= Philetus (biblical figure) =

Early Christian mentioned in the Bible

Philetus (Greek: Φίλητος; fl. 50–65) was an early Christian mentioned by Paul, who warns Timothy against him as well as against his associate in error, Hymenaeus.

==False teaching==
The apostle speaks of Hymenaeus and Philetus as instances of men who were doing most serious injury to the church by their teaching, and by what that teaching resulted in, both in faith and morals. The specific error of these men was that they denied that there would be any bodily resurrection. They treated all Scriptural references to such a state as figurative or metaphorical. They spiritualized it absolutely, and held that the resurrection was a thing of the past. No resurrection was possible, so they taught, except from ignorance to knowledge, from sin to righteousness. There would be no day when the dead would hear the voice of Christ and come forth out of the grave. The Christian, knowing that Christ was raised from the dead, looked forward to the day when his body should be raised in the likeness of Christ's resurrection. But this faith was utterly denied by the teaching of Hymeneus and Philetus.

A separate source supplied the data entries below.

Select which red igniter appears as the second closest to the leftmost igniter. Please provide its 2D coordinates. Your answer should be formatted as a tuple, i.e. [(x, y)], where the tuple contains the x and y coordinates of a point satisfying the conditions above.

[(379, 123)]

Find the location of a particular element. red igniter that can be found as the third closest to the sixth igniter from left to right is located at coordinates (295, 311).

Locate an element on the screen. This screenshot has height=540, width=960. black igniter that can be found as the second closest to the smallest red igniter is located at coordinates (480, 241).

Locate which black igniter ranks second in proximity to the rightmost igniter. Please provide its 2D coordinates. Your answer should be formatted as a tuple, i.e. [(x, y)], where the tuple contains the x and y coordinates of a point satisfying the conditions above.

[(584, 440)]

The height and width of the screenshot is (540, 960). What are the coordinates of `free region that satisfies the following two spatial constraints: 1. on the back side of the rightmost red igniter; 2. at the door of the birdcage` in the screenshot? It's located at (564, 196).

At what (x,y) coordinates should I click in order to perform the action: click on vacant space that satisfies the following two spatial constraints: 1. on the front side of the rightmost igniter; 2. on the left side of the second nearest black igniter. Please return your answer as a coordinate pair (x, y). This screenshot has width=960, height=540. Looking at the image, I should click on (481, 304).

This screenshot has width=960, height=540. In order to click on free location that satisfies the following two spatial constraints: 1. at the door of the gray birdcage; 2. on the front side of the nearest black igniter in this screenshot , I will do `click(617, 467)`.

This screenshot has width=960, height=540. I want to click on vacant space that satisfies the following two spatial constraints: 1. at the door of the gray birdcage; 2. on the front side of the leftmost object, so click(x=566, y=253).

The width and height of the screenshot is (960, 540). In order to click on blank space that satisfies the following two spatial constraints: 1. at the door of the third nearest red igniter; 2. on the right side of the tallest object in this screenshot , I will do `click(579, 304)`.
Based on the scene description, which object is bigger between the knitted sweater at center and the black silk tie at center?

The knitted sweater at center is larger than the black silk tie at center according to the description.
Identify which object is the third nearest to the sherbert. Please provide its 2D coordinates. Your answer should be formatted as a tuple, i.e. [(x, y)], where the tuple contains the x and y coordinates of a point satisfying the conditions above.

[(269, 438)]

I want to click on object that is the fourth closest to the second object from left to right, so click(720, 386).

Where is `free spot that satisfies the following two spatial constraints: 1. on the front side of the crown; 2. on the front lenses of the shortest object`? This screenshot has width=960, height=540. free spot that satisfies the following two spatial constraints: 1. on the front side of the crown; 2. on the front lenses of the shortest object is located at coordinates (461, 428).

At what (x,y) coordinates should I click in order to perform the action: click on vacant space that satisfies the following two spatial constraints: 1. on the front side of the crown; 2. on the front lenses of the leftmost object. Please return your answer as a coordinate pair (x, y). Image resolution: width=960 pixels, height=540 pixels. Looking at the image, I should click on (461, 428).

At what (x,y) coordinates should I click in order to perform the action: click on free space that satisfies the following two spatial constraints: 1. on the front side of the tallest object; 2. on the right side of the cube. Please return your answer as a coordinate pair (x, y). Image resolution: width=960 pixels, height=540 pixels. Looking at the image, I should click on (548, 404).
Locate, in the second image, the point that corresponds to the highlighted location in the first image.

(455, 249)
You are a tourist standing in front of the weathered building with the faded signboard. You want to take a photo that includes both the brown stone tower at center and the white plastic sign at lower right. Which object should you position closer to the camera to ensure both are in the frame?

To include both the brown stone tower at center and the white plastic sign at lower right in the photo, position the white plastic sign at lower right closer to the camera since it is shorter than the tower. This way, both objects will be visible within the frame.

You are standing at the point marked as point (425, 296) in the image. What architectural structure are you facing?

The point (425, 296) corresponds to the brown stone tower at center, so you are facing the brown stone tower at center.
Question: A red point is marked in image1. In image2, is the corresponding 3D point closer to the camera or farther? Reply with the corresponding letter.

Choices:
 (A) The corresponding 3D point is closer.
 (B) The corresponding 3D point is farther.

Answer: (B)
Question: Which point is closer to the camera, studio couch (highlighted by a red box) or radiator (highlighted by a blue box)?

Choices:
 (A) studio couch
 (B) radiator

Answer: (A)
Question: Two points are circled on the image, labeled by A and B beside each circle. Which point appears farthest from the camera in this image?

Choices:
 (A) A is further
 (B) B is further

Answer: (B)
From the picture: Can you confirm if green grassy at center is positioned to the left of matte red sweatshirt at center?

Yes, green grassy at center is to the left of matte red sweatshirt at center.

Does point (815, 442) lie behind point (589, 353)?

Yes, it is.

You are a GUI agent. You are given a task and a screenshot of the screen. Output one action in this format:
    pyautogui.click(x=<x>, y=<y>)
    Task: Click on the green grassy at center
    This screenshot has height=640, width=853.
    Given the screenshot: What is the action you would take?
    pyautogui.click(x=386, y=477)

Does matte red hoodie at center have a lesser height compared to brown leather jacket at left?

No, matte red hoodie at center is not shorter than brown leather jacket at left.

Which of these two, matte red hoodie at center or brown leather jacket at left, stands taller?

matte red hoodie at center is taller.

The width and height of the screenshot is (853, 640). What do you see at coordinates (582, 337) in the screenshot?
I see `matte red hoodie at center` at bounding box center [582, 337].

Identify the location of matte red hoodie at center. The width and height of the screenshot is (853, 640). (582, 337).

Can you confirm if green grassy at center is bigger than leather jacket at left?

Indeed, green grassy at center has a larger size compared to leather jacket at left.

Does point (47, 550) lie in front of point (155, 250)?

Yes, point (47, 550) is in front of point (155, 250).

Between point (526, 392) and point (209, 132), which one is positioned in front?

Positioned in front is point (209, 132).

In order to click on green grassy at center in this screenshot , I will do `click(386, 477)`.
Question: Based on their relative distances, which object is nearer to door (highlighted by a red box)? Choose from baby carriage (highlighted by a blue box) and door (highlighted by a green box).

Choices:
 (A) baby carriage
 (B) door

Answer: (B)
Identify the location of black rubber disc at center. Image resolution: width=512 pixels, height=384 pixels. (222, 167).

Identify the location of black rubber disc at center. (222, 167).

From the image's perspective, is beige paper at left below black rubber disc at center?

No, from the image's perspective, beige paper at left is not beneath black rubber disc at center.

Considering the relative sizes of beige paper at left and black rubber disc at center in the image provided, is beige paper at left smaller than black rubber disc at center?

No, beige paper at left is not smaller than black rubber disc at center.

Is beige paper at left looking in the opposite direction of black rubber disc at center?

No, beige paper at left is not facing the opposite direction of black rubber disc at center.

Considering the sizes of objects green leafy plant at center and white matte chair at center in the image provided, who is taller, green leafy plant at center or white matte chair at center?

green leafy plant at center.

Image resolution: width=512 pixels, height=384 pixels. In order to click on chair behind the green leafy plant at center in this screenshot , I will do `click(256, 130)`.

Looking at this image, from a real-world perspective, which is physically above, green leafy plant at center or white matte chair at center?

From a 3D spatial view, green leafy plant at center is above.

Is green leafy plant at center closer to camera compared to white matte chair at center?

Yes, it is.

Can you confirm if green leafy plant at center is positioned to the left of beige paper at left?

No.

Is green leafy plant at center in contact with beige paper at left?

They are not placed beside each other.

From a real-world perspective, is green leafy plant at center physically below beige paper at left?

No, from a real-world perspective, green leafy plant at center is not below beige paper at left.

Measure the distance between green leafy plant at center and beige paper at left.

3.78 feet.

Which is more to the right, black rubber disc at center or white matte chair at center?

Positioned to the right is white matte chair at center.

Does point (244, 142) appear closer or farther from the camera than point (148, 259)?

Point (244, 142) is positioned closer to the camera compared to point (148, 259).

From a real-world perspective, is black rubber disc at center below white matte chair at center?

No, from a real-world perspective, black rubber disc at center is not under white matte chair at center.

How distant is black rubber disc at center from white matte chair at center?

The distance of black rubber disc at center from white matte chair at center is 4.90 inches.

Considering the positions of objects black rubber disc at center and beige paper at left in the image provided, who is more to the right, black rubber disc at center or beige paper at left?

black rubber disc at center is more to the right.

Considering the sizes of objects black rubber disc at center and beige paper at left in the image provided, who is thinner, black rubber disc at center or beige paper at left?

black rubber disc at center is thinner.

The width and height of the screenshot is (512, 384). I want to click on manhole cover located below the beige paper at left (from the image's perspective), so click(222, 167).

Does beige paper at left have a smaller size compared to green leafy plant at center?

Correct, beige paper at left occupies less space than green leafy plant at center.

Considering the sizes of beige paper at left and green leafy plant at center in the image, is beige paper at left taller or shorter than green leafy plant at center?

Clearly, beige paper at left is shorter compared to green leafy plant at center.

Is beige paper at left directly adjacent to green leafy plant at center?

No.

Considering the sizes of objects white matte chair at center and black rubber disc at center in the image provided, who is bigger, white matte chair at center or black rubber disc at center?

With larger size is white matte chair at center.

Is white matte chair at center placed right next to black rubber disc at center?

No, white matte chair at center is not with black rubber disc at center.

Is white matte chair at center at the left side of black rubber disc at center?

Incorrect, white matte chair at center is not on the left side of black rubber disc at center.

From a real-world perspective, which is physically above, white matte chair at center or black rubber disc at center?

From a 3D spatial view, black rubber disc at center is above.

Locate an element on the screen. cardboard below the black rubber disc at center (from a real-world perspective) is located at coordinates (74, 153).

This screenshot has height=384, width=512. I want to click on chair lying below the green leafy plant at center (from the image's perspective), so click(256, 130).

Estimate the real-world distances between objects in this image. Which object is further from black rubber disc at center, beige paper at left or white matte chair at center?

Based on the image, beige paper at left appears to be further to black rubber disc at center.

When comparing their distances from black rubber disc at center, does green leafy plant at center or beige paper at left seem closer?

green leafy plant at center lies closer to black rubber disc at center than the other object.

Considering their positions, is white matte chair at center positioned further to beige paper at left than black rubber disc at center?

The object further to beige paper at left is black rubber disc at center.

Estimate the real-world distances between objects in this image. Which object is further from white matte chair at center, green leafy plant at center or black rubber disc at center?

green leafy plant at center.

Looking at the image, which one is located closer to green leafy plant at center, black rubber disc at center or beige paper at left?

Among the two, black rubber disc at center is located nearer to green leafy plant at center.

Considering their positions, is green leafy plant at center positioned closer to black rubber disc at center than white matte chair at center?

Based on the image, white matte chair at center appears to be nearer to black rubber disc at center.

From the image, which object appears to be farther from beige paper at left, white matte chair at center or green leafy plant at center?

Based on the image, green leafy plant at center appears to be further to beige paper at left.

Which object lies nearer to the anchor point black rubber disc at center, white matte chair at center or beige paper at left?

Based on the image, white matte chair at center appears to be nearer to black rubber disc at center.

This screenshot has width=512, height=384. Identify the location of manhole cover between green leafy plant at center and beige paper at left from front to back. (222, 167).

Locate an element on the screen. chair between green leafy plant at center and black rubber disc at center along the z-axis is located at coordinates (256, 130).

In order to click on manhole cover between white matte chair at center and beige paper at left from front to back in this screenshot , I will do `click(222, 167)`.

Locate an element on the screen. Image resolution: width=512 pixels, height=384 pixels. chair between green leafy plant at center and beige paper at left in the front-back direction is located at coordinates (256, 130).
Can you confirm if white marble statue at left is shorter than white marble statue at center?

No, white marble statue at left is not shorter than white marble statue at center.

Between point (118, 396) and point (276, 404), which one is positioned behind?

This teaching of theirs, Paul tells us, had overthrown the faith of some. It would also overthrow Christian faith altogether, for if the dead are not raised, neither is Christ risen from the dead, and "ye are yet in your sins"

The denial of the resurrection of the body, whether of mankind generally or of Christ, is the overthrow of the faith. It leaves nothing to cling to, no living Christ, who saves and leads and comforts His people. The apostle proceeds to say that teaching of this kind "eats as doth a gangrene," and that it increases unto more ungodliness. As a canker or gangrene eats away the flesh, so does such teaching eat away Christian faith. Paul is careful to say, more than once, that the teaching which denies that there will be a resurrection of the dead leads inevitably to "ungodliness" and to "iniquity."

Hymenaeus and Philetus may have believed in a nascent form of the Christian heresy of Gnosticism.